幸いに大学付属中だったため、同じような境遇の学生もおり、特に台湾、韓国からの子女とは漢字を使った筆談がかろうじて可能でした。そして、現地で生の英語に長期間接したのは、大きな収穫だったかもしれません。しかし、英語は嫌いになりました。
その後、中学高校は悲惨でした、帰国子女のラベルを貼られ、しかし、英語嫌いという、どんなラノベのシチュエーションでしょうか。しかも、インディアナなまりは日本の英語教育の発音スタンダードからは大きく外れていました。ますます英語嫌いになりました。
大学の教養では文学部の先生の「nursery rymth(わらべ歌)」でマザーグースをテキストにした講義を受けました。期末試験はマザーグースの中から2曲選んで歌うというものでした。この講義からはいろいろな発見がありました。
今から25年ほど前、上司に勧められ、数ヶ月間毎週会社の「テクニカルライティング講座」を受ける機会を得ました。この講義が、私の英語に向き合う姿勢の転機でした。
講師は中牧先生と言われる方で、工業英検の日本工業英語協会の設立中心メンバーの方でした。講義そのものは日本語文を英訳し、その添削指導を受けるというものでした。この講義の後の雑談で、理系英語の学び方について、多くのことを学びました。
英語で文章を書く、読むための準備として、
「いろいろな専門分野のマニュアルを英語にしたりするには、一般的な辞書の他にその分野の専門用語の辞書が大事です。」
「その分野の辞書と、Chicago Manualは必須ですよ。」
「英文作業時にはそれらの本を1 m(3 feet)以内に置いておくことです。」
と習いました。この中でChicago Manualははじめて聞く本でしたので、いろいろと質問しました。
「オレンジ色?、黄色い本ですよ、時々神田の古本街に出ていますよ。見つけたら則買いなさい。」
でも、私がその本を手に入れたのはそれから5年ほどしてからでした。当時はamazonもなく、洋書の入手方法は限られていました。
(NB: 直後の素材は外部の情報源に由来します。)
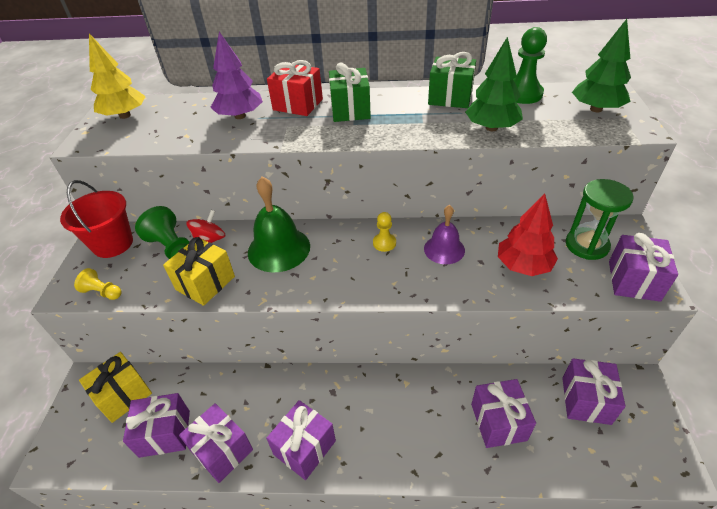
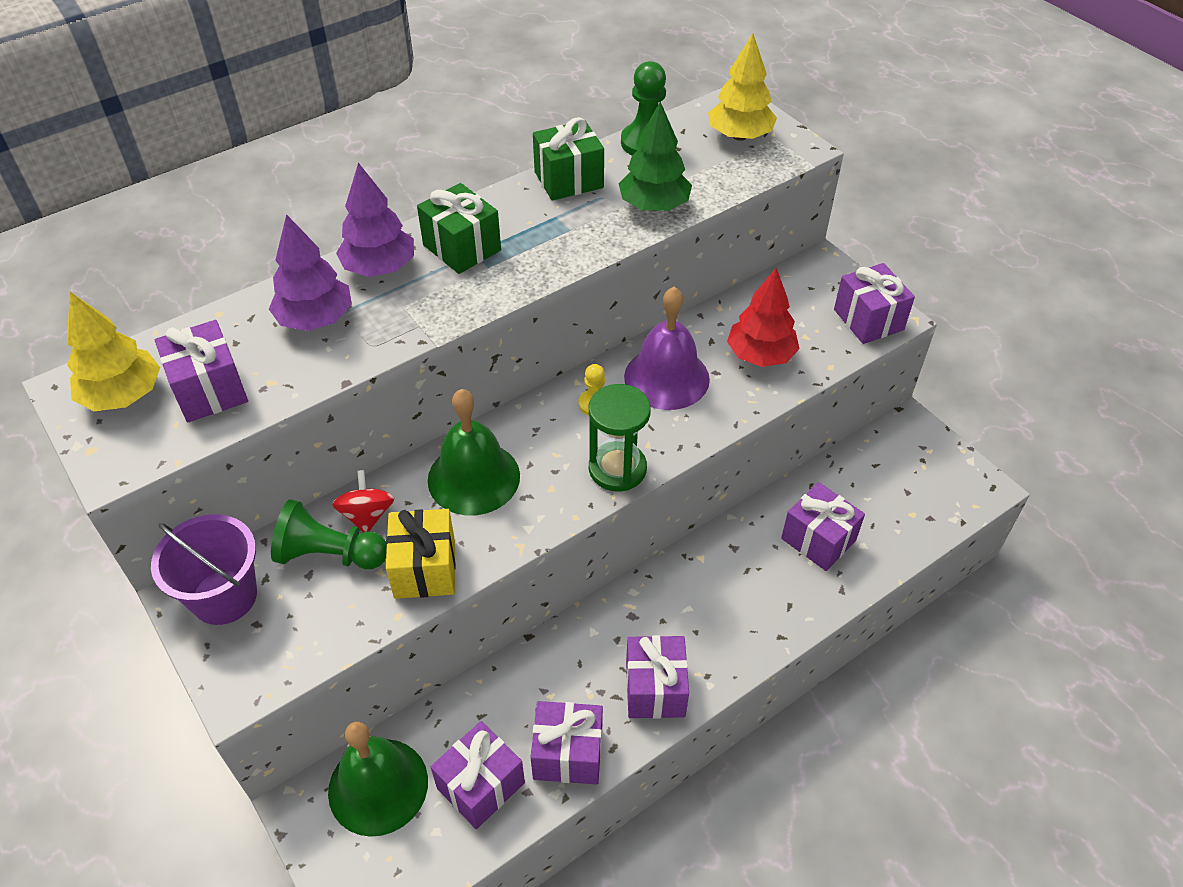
camera: 40 degrees left, 5 degrees up
red bucket [60,180,133,258] -> purple bucket [151,514,257,625]
yellow pawn [74,268,122,300] -> none
yellow gift [79,352,152,423] -> green bell [328,722,428,837]
red gift [267,60,323,116] -> purple tree [336,163,414,277]
purple bell [424,205,465,264] -> purple bell [624,287,710,410], size x1.58
purple gift [562,358,626,425] -> purple gift moved to [155,320,248,422]
green hourglass [566,179,634,260] -> green hourglass moved to [588,384,651,492]
green tree [572,19,631,112] -> yellow tree [708,34,777,141]

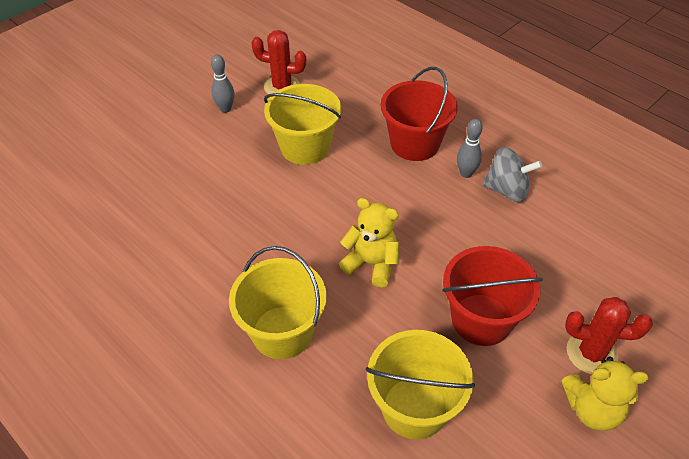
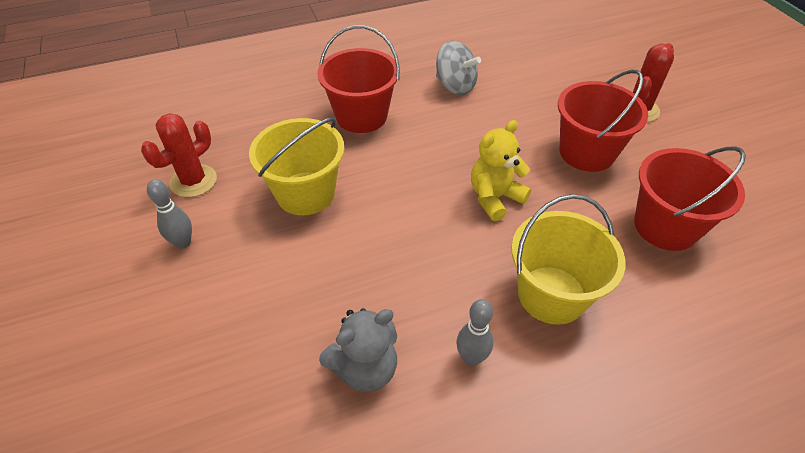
camera: 65 degrees left, 0 degrees up
yellow bucket [366,330,475,440] -> red bucket [634,146,746,251]
grey bowling pin [457,119,483,178] -> grey bowling pin moved to [456,299,493,366]
grey spinning top [482,147,542,202] -> grey spinning top turned 90 degrees clockwise [436,41,481,95]
yellow teddy bear [561,356,649,431] -> none
none -> grey teddy bear [319,308,397,392]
Chicago Manualは正しくは“The Chicago Manual of Style”と言います。私の手元には第14版(1993年版)があります。シカゴ大学新聞局のまとめた記事の書き方についてのマニュアルです。この本は1997年に学会でヴァンクーバーにいった時に、ヴァンクーバー大学のUnionの書籍部に平積みで置いてあったのを購入しました。読み込む本ではありませんが、手元に置いておく本です。
最近は分野ごとにこのようなマニュアルがあります。私はChicago Manualの他に、Scientific Style and Format, The CBE Manual for Authors, Editors, and Publishers, 6th ed. (Cambridge University Press)、The ACS Style Guideなど数冊のStyle Guideを所有しています。
論文を書く時、その英文論文誌のWeb PageにはGuide for Authorsのファイルが置かれています。日本の大学の先生がたは、基礎的な英文の「書き方」を熟知されているので、別段、私の所有しているようなStyle Guideは必要ないのかもしれません。しかし、初学者ならなおさらこのようなStyle Guideを1冊持っておくべきなのでしょう。
今は、物流も国際化しており、amazonを使えばChicago Manual(英文全般)でも、Cambridge Scientific Style and Format (理系文章全般)でも、The ACS Style Guide(化学英語)でも簡単に入手できます。将来その分野で世界に羽ばたきたいと考えているのなら、リーダース英和辞典と専門分野の英和辞典、それに自分の専門に関わるStyle Guideを購入しておきましょう。必ずしも必要ではなくても十分な準備になります。